Hello all!  I am currently investigating whether ...
# ask-community
a
Hello all!  I am currently investigating whether Prefect would fit our use case. We have many machine learning tasks that are chained together in various flows. The flows are triggered when a user uploads a file on the web client and run in the background. We are considering using Prefect to schedule and manage these flows. Currently, we have many workers for each of the machine learning tasks. There is a service that schedules the jobs and processes the outputs of the jobs via a message queue. However, there is no definition of a flow and the scheduling logic is scattered throughout the code for this service. This is where we think Prefect would be useful for us. From what I gathered, Prefect is mainly used for ETL workflows. In our case, we want to use Prefect to serve results from our machine learning models. Would Prefect be suitable for our use case? I am quite new to the MLOps field so any help or suggestions would be welcome!
e
From your high level definition, I believe prefect can be a good fit: 1. Job Scheduling - Prefect has a GraphQL API, from which you can start flow runs (your jobs). I believe this would make it easy for your custom job scheduler to integrate. 2. Jobs chained together - The
StartFlowRun
is a good fit, You could trigger job B from job A, and pass parameters to job B. Since this starts a new flow, these jobs can easily spread out to your worker cluster. 3. Scaling Out - Prefect runs on Dask, which is designed to support distributed computing. If you choose to do so, each individual flow can run on a cluster of workers. Prefect has a good amount of options here, including running on an existing cluster or starting a temporary cluster on a cloud provider just for that flow. 4. Serve - That is not the responsibility of prefect, it isn't designed to continuously run and serve based on requests. However, setting up a serving layer, and feeding the serving layer on a schedule / trigger is very much viable.

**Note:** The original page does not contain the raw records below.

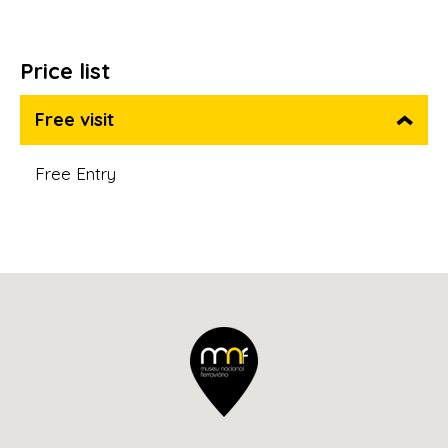
Price list
Free visit
Free Entry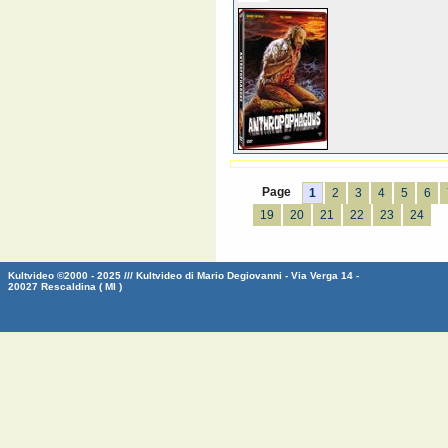
Page
1
2
3
4
5
6
19
20
21
22
23
24
Kultvideo ©2000 - 2025 /// Kultvideo di Mario Degiovanni - Via Verga 14 -
20027 Rescaldina ( MI )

Triggering via GraphQL: https://medium.com/the-prefect-blog/event-driven-workflows-with-aws-lambda-2ef9d8cc8f1a StartFlowRun: https://docs.prefect.io/api/latest/tasks/prefect.html#startflowrun Sacling Out with DaskExecutor: https://docs.prefect.io/api/latest/executors.html#daskexecutor The dask executor accepts multiple implementatlions of cluster classes. For instance prefect could create a cluster of fargate containers for your flow to run on, when you create a flow run.
👍 1